How to Raise Money from Angel Investors and Venture Capitalists
Chapter 9 - Quick Recap of the Steps
by Marshall Brain
Let's review the steps we've discussed in the previous chapters. The steps that a company typically takes to raise money from angel investors or venture capitalists look like this:
- You find a point of entry for the angel group or VC firm. You make sure that the group/firm is interested in investing with a company like yours and your company's stage. You meet someone who can provide you with an introduction so you are not submitting your application as an unknown company.
- You apply, providing things like a business plan, a description of your management team, and a Power Point deck.

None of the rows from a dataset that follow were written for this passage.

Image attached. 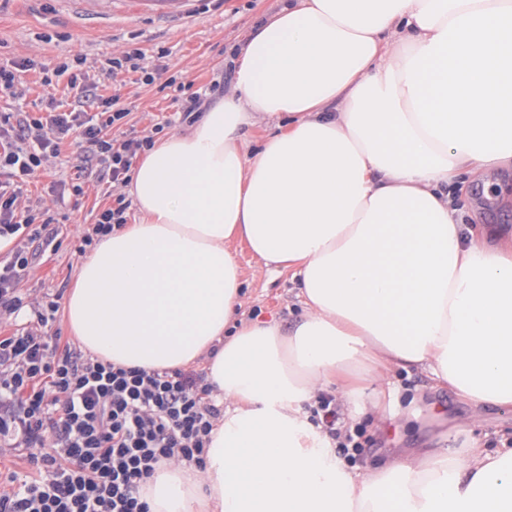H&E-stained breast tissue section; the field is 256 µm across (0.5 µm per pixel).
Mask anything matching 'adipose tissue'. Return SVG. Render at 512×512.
Instances as JSON below:
<instances>
[{
	"label": "adipose tissue",
	"mask_w": 512,
	"mask_h": 512,
	"mask_svg": "<svg viewBox=\"0 0 512 512\" xmlns=\"http://www.w3.org/2000/svg\"><path fill=\"white\" fill-rule=\"evenodd\" d=\"M233 78L190 133L137 157L136 219L64 307L97 360L201 363L231 402L201 468L148 481L150 512H512V450L434 448L357 481L303 411L363 375L345 391L363 413L381 368L411 366L512 405V253L453 199L512 168V0H290L246 34ZM237 240L297 278L290 328L239 319Z\"/></svg>",
	"instance_id": "ef3b65f1"
}]
</instances>
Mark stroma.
I'll return each instance as SVG.
<instances>
[{
  "instance_id": "obj_1",
  "label": "stroma",
  "mask_w": 512,
  "mask_h": 512,
  "mask_svg": "<svg viewBox=\"0 0 512 512\" xmlns=\"http://www.w3.org/2000/svg\"><path fill=\"white\" fill-rule=\"evenodd\" d=\"M284 0H0V64L31 59L53 69L65 57L85 54L89 60L122 57L132 49L145 56L155 80L146 83L138 72L119 74L104 95H116L128 108L129 124L137 134H151L155 125L166 133L190 132V124L175 120L181 109L177 85L206 93L208 101L223 98L233 82V53L248 29L275 13ZM97 170L83 148L64 146L62 154L41 171L30 186V196L51 215L60 243L40 253L21 286L30 301L67 293L83 258L77 253L81 225L112 202L108 184L87 180L82 196L67 204L56 201L53 181L70 178L76 166ZM462 224L482 231H498V244L512 247V198L487 206L475 192L458 200ZM233 249L241 272V319L278 318L294 324L302 313L299 283L291 272L267 268L246 243ZM390 379L395 397H383L381 407L392 420L373 415L350 418L337 389L335 397L345 430H357L360 455L346 466L356 477L389 458L424 448H444L458 454L477 443L488 454L512 448V407L475 408L453 389L434 387L432 379L416 368L396 369Z\"/></svg>"
}]
</instances>
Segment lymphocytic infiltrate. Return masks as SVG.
Returning <instances> with one entry per match:
<instances>
[{"label":"lymphocytic infiltrate","mask_w":512,"mask_h":512,"mask_svg":"<svg viewBox=\"0 0 512 512\" xmlns=\"http://www.w3.org/2000/svg\"><path fill=\"white\" fill-rule=\"evenodd\" d=\"M75 93L67 111L0 113V241L13 242L0 264V312L30 307L21 283L35 246L54 245L49 218L21 205L23 188L72 137L87 146L113 185L130 180L132 160L153 146L149 136L114 125L128 117L115 96L97 95L87 59L65 58L56 70ZM123 195L86 228L78 253L127 222ZM37 325L0 336V447L25 452L32 469L0 478V512H149L139 496L160 463L202 466L224 405L205 372L145 370L105 364L60 346L49 328L58 298L34 308Z\"/></svg>","instance_id":"f902f5d3"}]
</instances>
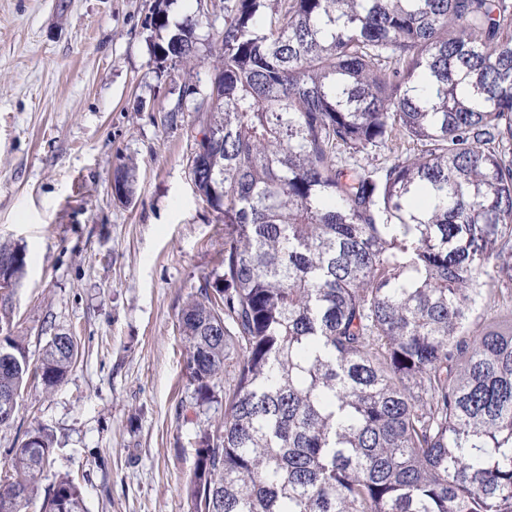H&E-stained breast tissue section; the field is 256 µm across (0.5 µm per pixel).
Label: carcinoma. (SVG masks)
Here are the masks:
<instances>
[{"instance_id": "cac0c4a2", "label": "carcinoma", "mask_w": 512, "mask_h": 512, "mask_svg": "<svg viewBox=\"0 0 512 512\" xmlns=\"http://www.w3.org/2000/svg\"><path fill=\"white\" fill-rule=\"evenodd\" d=\"M265 2L227 11L197 107L224 274L180 325L196 401L228 361L235 385L198 437L194 512H512V0ZM195 49L183 30L164 53ZM0 255L19 283L24 251ZM484 293L501 315L472 336ZM3 344L17 395L31 362ZM78 354L49 338L46 389ZM51 454L26 434L0 512H24ZM40 512H86L80 487L58 479Z\"/></svg>"}]
</instances>
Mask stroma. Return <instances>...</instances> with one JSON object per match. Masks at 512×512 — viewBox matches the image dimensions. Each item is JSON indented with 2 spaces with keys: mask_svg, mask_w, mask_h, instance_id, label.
<instances>
[{
  "mask_svg": "<svg viewBox=\"0 0 512 512\" xmlns=\"http://www.w3.org/2000/svg\"><path fill=\"white\" fill-rule=\"evenodd\" d=\"M233 3L0 0V243L27 253L0 315L30 358L56 331L79 345L55 389L24 381L0 427V467L45 430L42 484L74 479L87 512H191L197 436L224 421L233 377L196 403L179 319L224 272V223L190 164ZM186 27L194 57H166ZM121 164L126 201L112 187Z\"/></svg>",
  "mask_w": 512,
  "mask_h": 512,
  "instance_id": "35a3bbf8",
  "label": "stroma"
}]
</instances>
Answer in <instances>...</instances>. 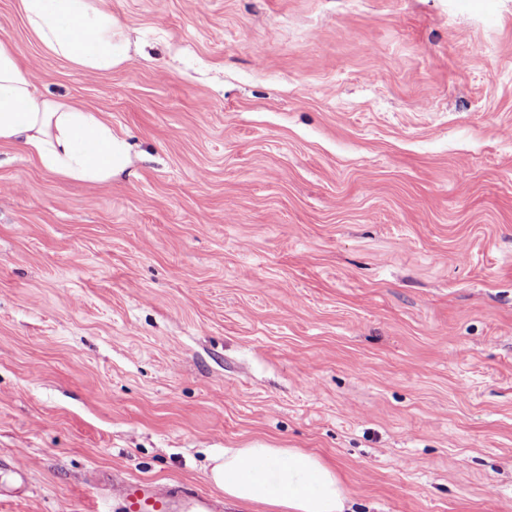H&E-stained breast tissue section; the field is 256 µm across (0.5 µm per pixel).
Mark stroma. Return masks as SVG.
<instances>
[{
	"mask_svg": "<svg viewBox=\"0 0 512 512\" xmlns=\"http://www.w3.org/2000/svg\"><path fill=\"white\" fill-rule=\"evenodd\" d=\"M108 2L92 75L0 0L131 154L89 184L0 142V512L212 493L254 442L353 512H512V0Z\"/></svg>",
	"mask_w": 512,
	"mask_h": 512,
	"instance_id": "obj_1",
	"label": "stroma"
}]
</instances>
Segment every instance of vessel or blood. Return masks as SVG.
Returning a JSON list of instances; mask_svg holds the SVG:
<instances>
[{
    "mask_svg": "<svg viewBox=\"0 0 512 512\" xmlns=\"http://www.w3.org/2000/svg\"><path fill=\"white\" fill-rule=\"evenodd\" d=\"M121 512H223L221 501L208 493L166 486L150 479L113 483Z\"/></svg>",
    "mask_w": 512,
    "mask_h": 512,
    "instance_id": "1",
    "label": "vessel or blood"
}]
</instances>
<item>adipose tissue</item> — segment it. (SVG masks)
Returning a JSON list of instances; mask_svg holds the SVG:
<instances>
[{
  "label": "adipose tissue",
  "mask_w": 512,
  "mask_h": 512,
  "mask_svg": "<svg viewBox=\"0 0 512 512\" xmlns=\"http://www.w3.org/2000/svg\"><path fill=\"white\" fill-rule=\"evenodd\" d=\"M27 24L52 55L91 74L111 72L129 40L108 0H21ZM0 141L21 144L47 171L105 183L129 163L99 113L62 99L37 96L17 50L0 40ZM214 484L229 500L261 504L268 512H352L335 469L296 448H228L215 456Z\"/></svg>",
  "instance_id": "1"
}]
</instances>
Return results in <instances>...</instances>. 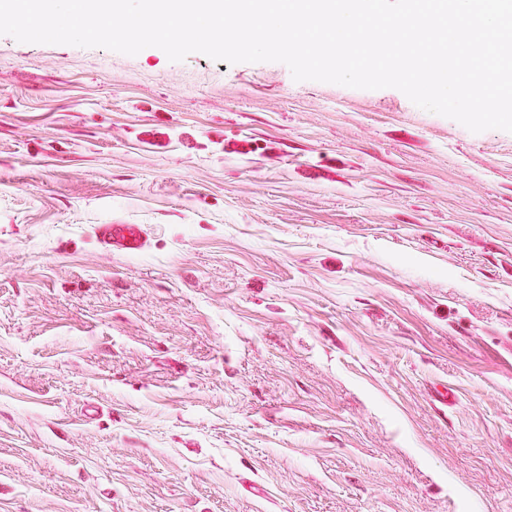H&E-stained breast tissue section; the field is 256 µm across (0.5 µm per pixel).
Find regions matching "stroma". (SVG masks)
Masks as SVG:
<instances>
[{
    "label": "stroma",
    "mask_w": 512,
    "mask_h": 512,
    "mask_svg": "<svg viewBox=\"0 0 512 512\" xmlns=\"http://www.w3.org/2000/svg\"><path fill=\"white\" fill-rule=\"evenodd\" d=\"M0 512H512V133L0 35ZM97 236L100 243L109 250L136 251L146 242L144 233L133 224H101Z\"/></svg>",
    "instance_id": "35a3bbf8"
}]
</instances>
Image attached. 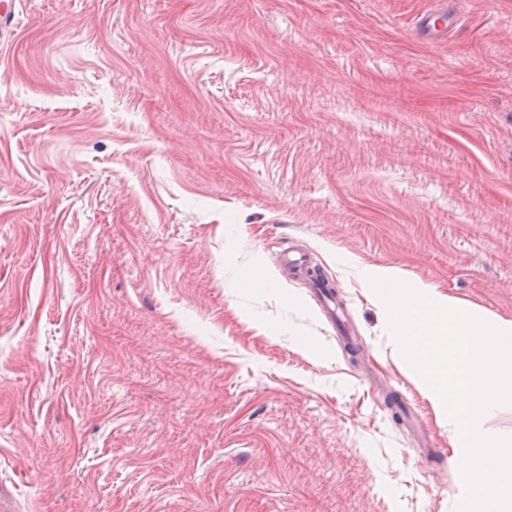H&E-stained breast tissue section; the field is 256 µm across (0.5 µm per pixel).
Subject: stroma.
Here are the masks:
<instances>
[{"label": "stroma", "mask_w": 512, "mask_h": 512, "mask_svg": "<svg viewBox=\"0 0 512 512\" xmlns=\"http://www.w3.org/2000/svg\"><path fill=\"white\" fill-rule=\"evenodd\" d=\"M18 0L0 481L21 512H453L367 274L512 320V0ZM312 250L345 351L276 247ZM404 394L445 464L383 402ZM438 8L431 9L420 17L417 29L426 40L443 39L455 23V16L448 11L446 1H438Z\"/></svg>", "instance_id": "1"}]
</instances>
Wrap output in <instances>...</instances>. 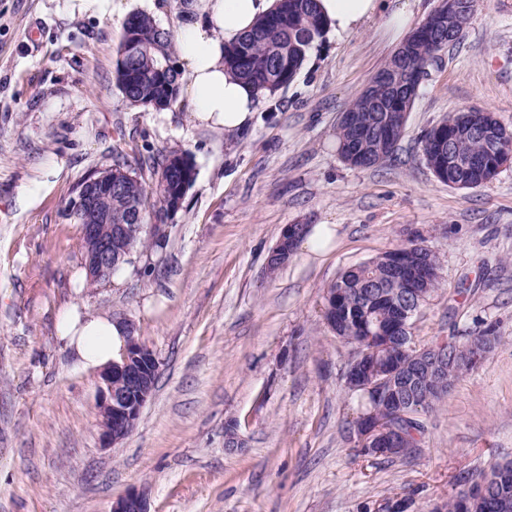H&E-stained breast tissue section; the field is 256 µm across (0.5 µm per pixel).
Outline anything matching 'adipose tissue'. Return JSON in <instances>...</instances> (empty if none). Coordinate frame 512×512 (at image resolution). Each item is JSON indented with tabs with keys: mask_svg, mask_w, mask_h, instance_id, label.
Masks as SVG:
<instances>
[{
	"mask_svg": "<svg viewBox=\"0 0 512 512\" xmlns=\"http://www.w3.org/2000/svg\"><path fill=\"white\" fill-rule=\"evenodd\" d=\"M274 0H197L196 18L177 33L184 92L193 103L195 123L233 135L247 127L263 97L224 64V48L243 37L267 14ZM378 0H319V8L335 33L353 30L371 18ZM120 322L104 315L63 314L57 337L85 369L102 370L119 360L126 344Z\"/></svg>",
	"mask_w": 512,
	"mask_h": 512,
	"instance_id": "adipose-tissue-1",
	"label": "adipose tissue"
}]
</instances>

- A screening committee looks at your application. Since you were referred in, this is usually a formality. Typically the screening committee is makiing sure that your company is not a Lifestyle company, that your company matches the profile sought by the firm, that you have an exit plan, that the market is large enough, that you have a qualified management team, etc.
- The executive committee or firm schedules a first face to face meeting.
- Typically at this first meeting you will do a presentation using your Power Point deck.
- An angel group will have an open discussion after your presentation and vote yay or nay on moving forward.
- Due Diligence part 1 - the 100 to 200 point questionnaire.
- Due Diligence part 2 with interviews of customers, references, employees, tech, etc.
- Having examined the results of Due Diligence there is a second vote.
- The exec committee produces a term sheet. It will state a valuation for the company, the amount of money the firm plans to invest and any conditions - board seat, observer rights, monitoring, etc.
- If the term sheet is agreed to by both parties, legal documents are drawn up.
- Once the legal documents are signed, money is wired into your company's bank account. The relationship with the investor begins in earnest.
- There may be more funding, series B, C, etc.
- You move your company toward your liquidity event (acquisition or public offering) which provides your exit for investors.